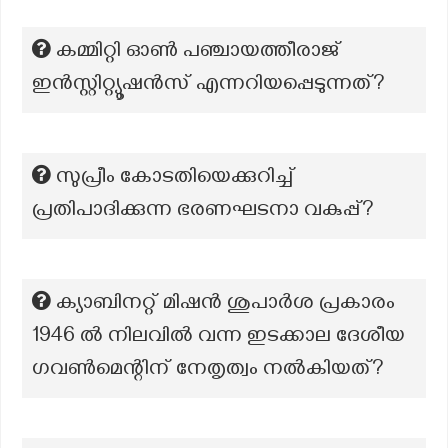
കമ്മിറ്റി ഓൺ പഞ്ചായത്തീരാജ്
ഇൻസ്റ്റിറ്റ്യൂഷൻസ് എന്നറിയപ്പെടുന്നത്?
സുപ്രീം കോടതിയെക്കുറിച്ച്
പ്രതിപാദിക്കുന്ന ഭരണഘടനാ വകുപ്പ്?
ക്യാബിനറ്റ് മിഷൻ ശുപാർശ പ്രകാരം
1946 ൽ നിലവിൽ വന്ന ഇടക്കാല ദേശീയ
ഗവൺമെന്റിന് നേതൃത്വം നൽകിയത്?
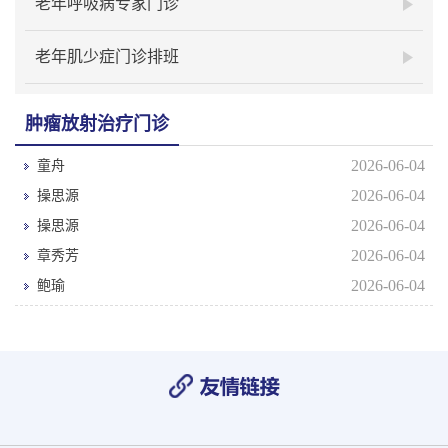
老年呼吸病专家门诊
老年肌少症门诊排班
肿瘤放射治疗门诊
2026-06-04
童舟
2026-06-04
操思源
2026-06-04
操思源
2026-06-04
章秀芳
2026-06-04
鲍瑜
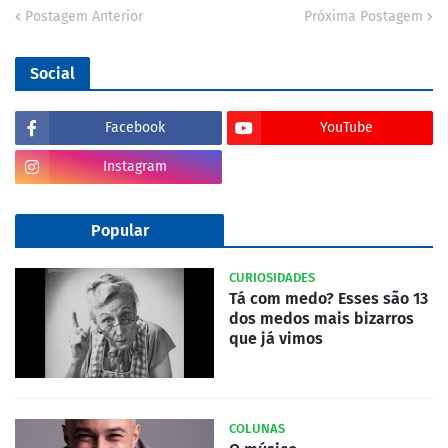
Postagem Anterior
Próxima Postagem
Social
Facebook
YouTube
Instagram
Popular
CURIOSIDADES
Tá com medo? Esses são 13
dos medos mais bizarros
que já vimos
COLUNAS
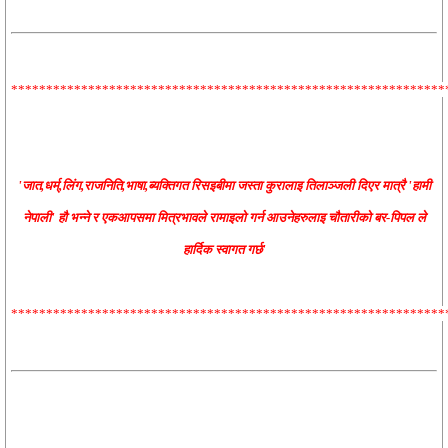
**************************************************************
'जात,धर्म्,लिंग,राजनिति,भाषा,ब्यक्तिगत रिसइबीमा जस्ता कुरालाइ तिलाञ्जली दिएर मात्रै 'हामी
नेपाली' हौ भन्ने र एकआपसमा मित्रभावले रामाइलो गर्न आउनेहरुलाइ चौतारीको बर-पिपल ले
हार्दिक स्वागत गर्छ'
**************************************************************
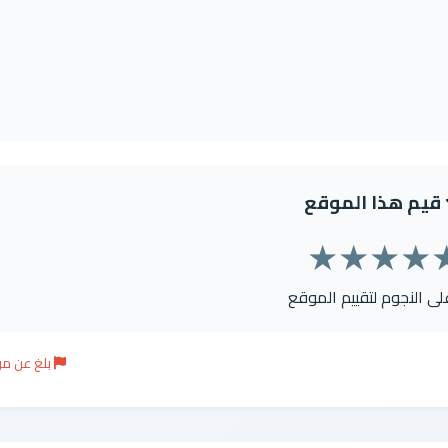
قيم هذا الموقع
★
★
★
★
على النجوم لتقييم الموقع
بلغ عن م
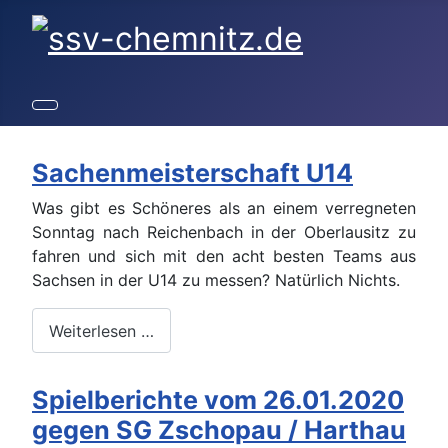
Sachenmeisterschaft U14
Was gibt es Schöneres als an einem verregneten
Sonntag nach Reichenbach in der Oberlausitz zu
fahren und sich mit den acht besten Teams aus
Sachsen in der U14 zu messen? Natürlich Nichts.
Weiterlesen …
Spielberichte vom 26.01.2020
gegen SG Zschopau / Harthau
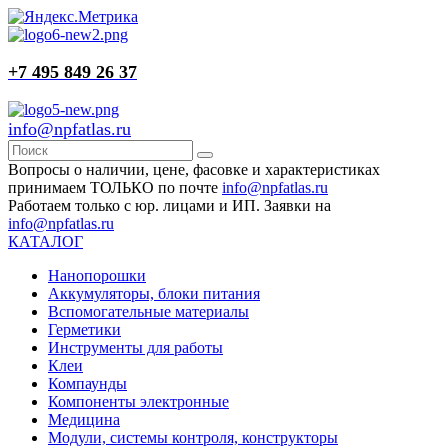
+7 495 849 26 37
info@npfatlas.ru
Вопросы о наличии, цене, фасовке и характеристиках
принимаем ТОЛЬКО по почте
info@npfatlas.ru
Работаем только с юр. лицами и ИП. Заявки на
info@npfatlas.ru
КАТАЛОГ
Нанопорошки
Аккумуляторы, блоки питания
Вспомогательные материалы
Герметики
Инструменты для работы
Клеи
Компаунды
Компоненты электронные
Медицина
Модули, системы контроля, конструкторы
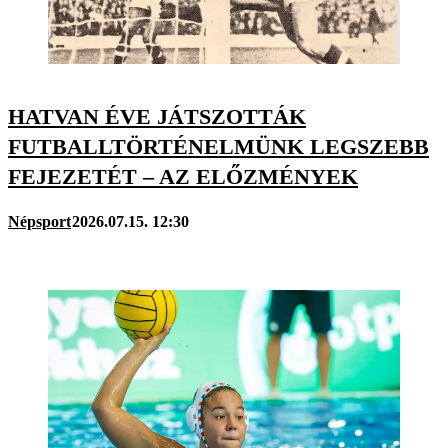
HATVAN ÉVE JÁTSZOTTÁK
FUTBALLTÖRTÉNELMÜNK LEGSZEBB
FEJEZETÉT – AZ ELŐZMÉNYEK
Népsport
2026.07.15. 12:30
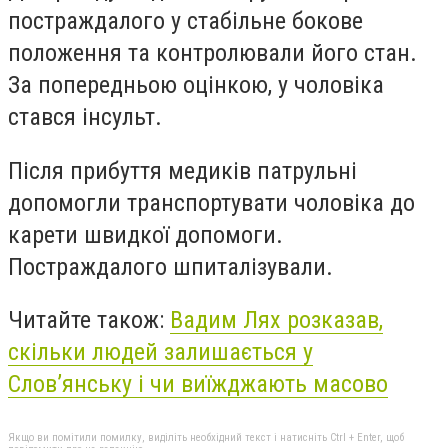
постраждалого у стабільне бокове
положення та контролювали його стан.
За попередньою оцінкою, у чоловіка
стався інсульт.
Після прибуття медиків патрульні
допомогли транспортувати чоловіка до
карети швидкої допомоги.
Постраждалого шпиталізували.
Читайте також:
Вадим Лях розказав,
скільки людей залишається у
Слов’янську і чи виїжджають масово
Якщо ви помітили помилку, виділіть необхідний текст і натисніть Ctrl + Enter, щоб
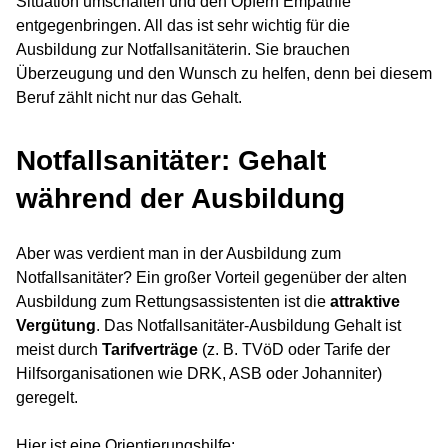
Situation umschalten und den Opfern Empathie
entgegenbringen. All das ist sehr wichtig für die
Ausbildung zur Notfallsanitäterin. Sie brauchen
Überzeugung und den Wunsch zu helfen, denn bei diesem
Beruf zählt nicht nur das Gehalt.
Notfallsanitäter: Gehalt
während der Ausbildung
Aber was verdient man in der Ausbildung zum
Notfallsanitäter? Ein großer Vorteil gegenüber der alten
Ausbildung zum Rettungsassistenten ist die
attraktive
Vergütung
. Das Notfallsanitäter-Ausbildung Gehalt ist
meist durch
Tarifverträge
(z. B. TVöD oder Tarife der
Hilfsorganisationen wie DRK, ASB oder Johanniter)
geregelt.
Hier ist eine Orientierungshilfe:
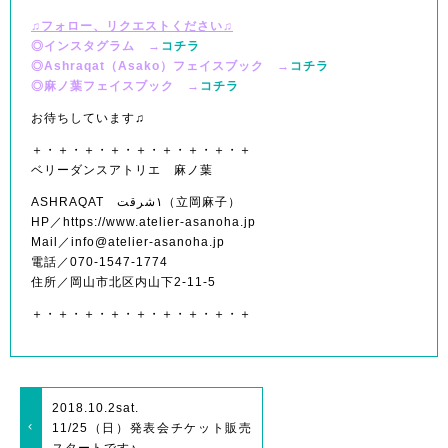
♫フォロー、リクエストください♫
◎インスタグラム →
コチラ
◎Ashraqat（Asako）フェイスブック →
コチラ
◎麻ノ葉フェイスブック →
コチラ
お待ちしています♫
＋・＋・＋・＋・＋・＋・＋・＋・＋
ベリーダンスアトリエ 麻ノ葉
ASHRAQAT ١شرقت（立岡麻子）
HP／https://www.atelier-asanoha.jp
Mail／info@atelier-asanoha.jp
電話／070-1547-1774
住所／岡山市北区内山下2-11-5
＋・＋・＋・＋・＋・＋・＋・＋・＋
2018.10.2
sat.
11/25（日）発表会チケット販売
スタートです♪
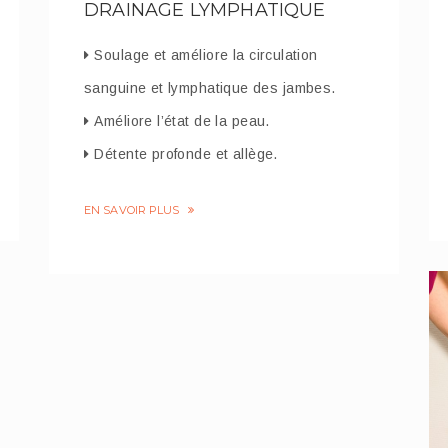
DRAINAGE LYMPHATIQUE
Soulage et améliore la circulation
sanguine et lymphatique des jambes.
Améliore l’état de la peau.
Détente profonde et allège.
EN SAVOIR PLUS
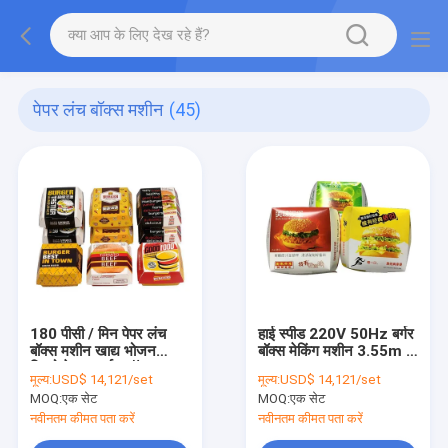
पेपर लंच बॉक्स मशीन
(45)
180 पीसी / मिन पेपर लंच
हाई स्पीड 220V 50Hz बर्गर
बॉक्स मशीन खाद्य भोजन
बॉक्स मेकिंग मशीन 3.55m *
डिस्पोजेबल कार्टन बॉक्स
1.35m * 1.7m
मूल्य:
USD$ 14,121/set
मूल्य:
USD$ 14,121/set
इरेक्टर
MOQ:
एक सेट
MOQ:
एक सेट
नवीनतम कीमत पता करें
नवीनतम कीमत पता करें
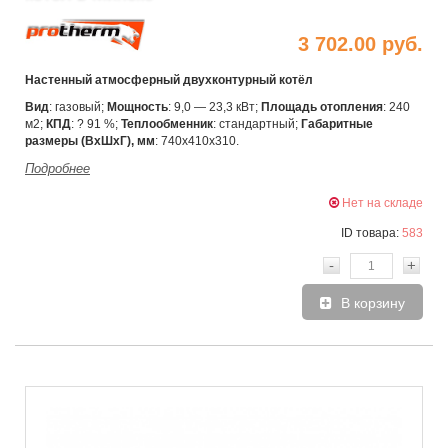
3 702.00 руб.
Настенный атмосферный двухконтурный котёл
Вид
: газовый;
Мощность
: 9,0 — 23,3 кВт;
Площадь отопления
: 240
м2;
КПД
: ? 91 %;
Теплообменник
: стандартный;
Габаритные
размеры (ВхШхГ), мм
: 740х410х310.
Подробнее
Нет на складе
ID товара:
583
-
+
В корзину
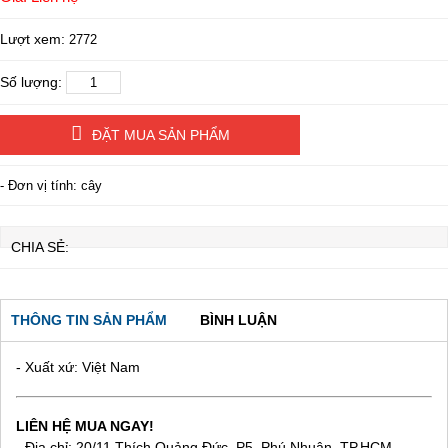
Lượt xem:
2772
Số lượng:
ĐẶT MUA SẢN PHẨM
- Đơn vị tính: cây
CHIA SẺ:
THÔNG TIN SẢN PHẨM
BÌNH LUẬN
- Xuất xứ: Việt Nam
LIÊN HỆ MUA NGAY!
- Địa chỉ: 20/11 Thích Quảng Đức, P5, Phú Nhuận, TP.HCM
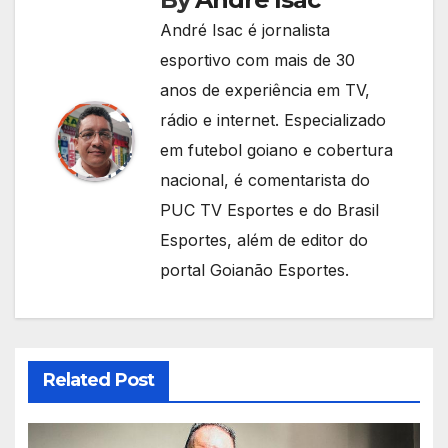
André Isac é jornalista
esportivo com mais de 30
anos de experiência em TV,
rádio e internet. Especializado
em futebol goiano e cobertura
nacional, é comentarista do
PUC TV Esportes e do Brasil
Esportes, além de editor do
portal Goianão Esportes.
Related Post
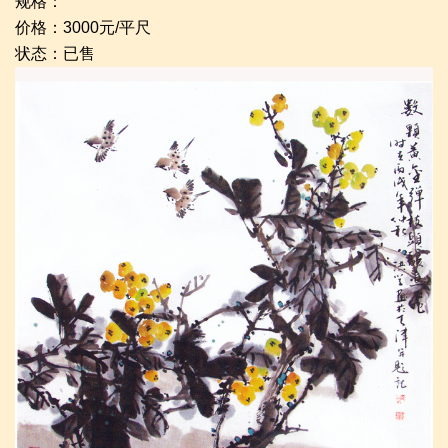
规格：
价格：3000元/平尺
状态：已售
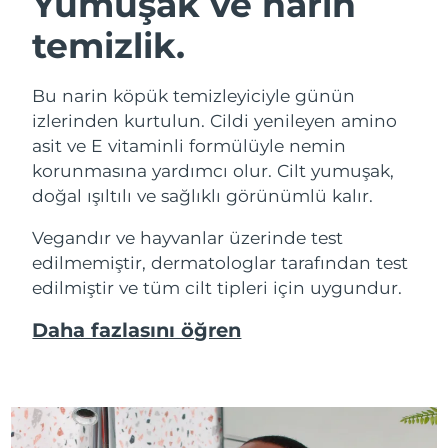
Yumuşak ve narin
temizlik.
Bu narin köpük temizleyiciyle günün
izlerinden kurtulun. Cildi yenileyen amino
asit ve E vitaminli formülüyle nemin
korunmasına yardımcı olur. Cilt yumuşak,
doğal ışıltılı ve sağlıklı görünümlü kalır.
Vegandır ve hayvanlar üzerinde test
edilmemiştir, dermatologlar tarafından test
edilmiştir ve tüm cilt tipleri için uygundur.
Daha fazlasını öğren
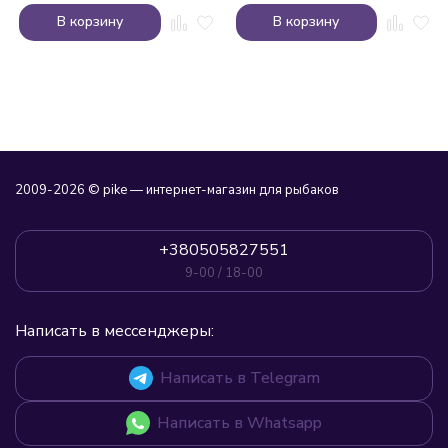
В корзину
В корзину
2009-2026 © pike — интернет-магазин для рыбаков
+380505827551
9-00 / 18-00
Написать в мессенджеры:
Написать в Telegram
Написать в Whatsapp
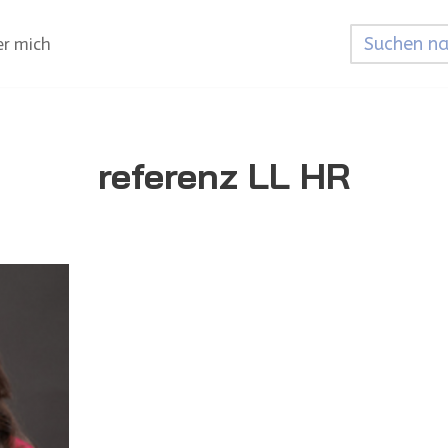
r mich
referenz LL HR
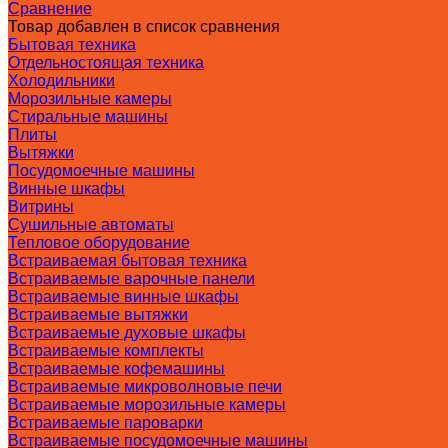
Сравнение
Товар добавлен в список сравнения
Бытовая техника
Отдельностоящая техника
Холодильники
Морозильные камеры
Стиральные машины
Плиты
Вытяжки
Посудомоечные машины
Винные шкафы
Витрины
Сушильные автоматы
Тепловое оборудование
Встраиваемая бытовая техника
Встраиваемые варочные панели
Встраиваемые винные шкафы
Встраиваемые вытяжки
Встраиваемые духовые шкафы
Встраиваемые комплекты
Встраиваемые кофемашины
Встраиваемые микроволновые печи
Встраиваемые морозильные камеры
Встраиваемые пароварки
Встраиваемые посудомоечные машины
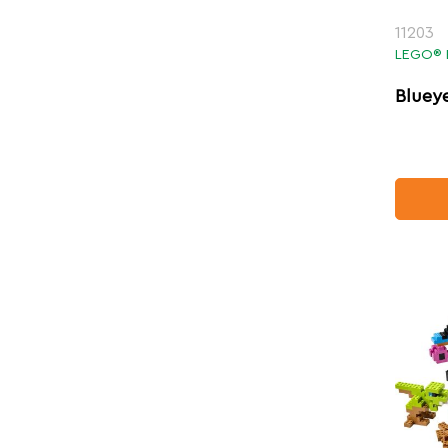
11203
LEGO® 
Bluey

================

#### Exercise brief
Report every line of the material above that contains the string "Esportes", matching case exactly.

#### Worked solution
PUC TV Esportes e do Brasil
Esportes, além de editor do
portal Goianão Esportes.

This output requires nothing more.